From TheChillTimes.com


by Tara Ciccone

Skincare has reached a cultural high as a late. We are more knowledgeable and aware of what we put on our faces, we take pride in our minimal or not so minimal routines. We share products and tips with our friends and social media followings and we preach the importance of caring for and protecting our skin, but what about the skin on our head? Most of us wash our hair, sparingly, but never think twice about the skin underneath it and  the buildup that occurs from years and years of treatments, dyes, product, and natural oils, to name a few. The solution to this relatively common phenomenon? A scalp facial.

The scalp facial, or head spa, as it’s called in Japan, has been helping to remedy the above the forehead skin of its country of origin for over 15 years. Though the scalp facial has an ethereal, relaxing, sound to it, chilling out is surprisingly not the main purpose. Those with oily and dry hair, as well as dandruff, find refuge in the head spa, and women are calling upon its miraculous faux facelift inducing massage to perk up their appearance. Overall, the goal of a scalp facial is to cleanse the fatty acids from the hair follicles, increase circulation, and help to promote stronger and healthier hair growth.

When I first sat down with stylist Yoshie Sakuma of the Pierre Michele Salon to begin my scalp facial journey she explained to me the steps she would take to give my scalp the deep clean it so desperately needed.

First, Sakuma took an extremely magnified photo of my scalp as a ‘before’. When I looked, I saw some redness and blurriness surrounding some of my hair follicles. I’d soon come to realize that the blurriness was build up latching on to hair and hindering it’s overall appearance.

Before heading over to the sink to start my cleansing, I was asked to choose an aromatherapy scent. The options included rose, citrus and vanilla – I chose rose since floral scents are my favorite. The wash was more intense than a regular shampoo, it consisted of some massaging to stimulate blood flow to my scalp and a rinse process where a hot towel was put over my hair while Sakuma rinsed over it, creating a ‘waterfall’ like effect to remove the cleansing gel.

Then I was brought back to Sakuma’s station where she sprayed my scalp with what she compared to a facial moisturizer. She pointed out that in skincare we place so much  emphasis on moisturizer and ensure that all of our products are keeping our skin hydrated, so why wouldn’t we do this for our scalp as well?

From there, I was treated to lengthy scalp and neck massage. By massaging the two large muscles on the side of the head, Sakuma is able to get the circulation flowing, which is said to help grow thicker and longer hair.

Sakuma also mentioned that a scalp massage can do wonders for our faces, like a mini, natural facelift, as I mentioned before.

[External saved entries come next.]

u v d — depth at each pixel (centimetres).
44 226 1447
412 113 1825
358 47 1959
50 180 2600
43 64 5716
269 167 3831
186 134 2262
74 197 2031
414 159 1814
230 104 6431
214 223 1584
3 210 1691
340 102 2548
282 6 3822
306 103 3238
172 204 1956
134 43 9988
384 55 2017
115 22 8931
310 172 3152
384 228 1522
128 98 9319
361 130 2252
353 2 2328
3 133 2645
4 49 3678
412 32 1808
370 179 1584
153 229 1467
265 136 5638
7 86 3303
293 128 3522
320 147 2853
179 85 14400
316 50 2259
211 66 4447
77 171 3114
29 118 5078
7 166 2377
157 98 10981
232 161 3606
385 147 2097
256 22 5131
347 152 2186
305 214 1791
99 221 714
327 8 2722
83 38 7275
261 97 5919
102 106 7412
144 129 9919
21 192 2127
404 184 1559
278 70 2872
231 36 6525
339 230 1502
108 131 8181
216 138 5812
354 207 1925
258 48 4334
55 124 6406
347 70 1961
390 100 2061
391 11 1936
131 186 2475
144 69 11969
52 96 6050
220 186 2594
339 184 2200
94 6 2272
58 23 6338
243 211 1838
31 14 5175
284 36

The massage allows us to relax from the top down, releasing pressure from our head which leads directly into our face. We can then forgo our natural furrow that creates pesky forehead wrinkles and crow’s feet.

When the massage was finished we took a follow-up photo of my scalp, my ‘after’ photo, where I saw noticeably large decrease in redness and aforementioned ‘blurriness’ around my follicles. My head and neck fight lighter, and my hair had a bounce I had not seen in years. Since then, styles have held better and my hair has never looked healthier.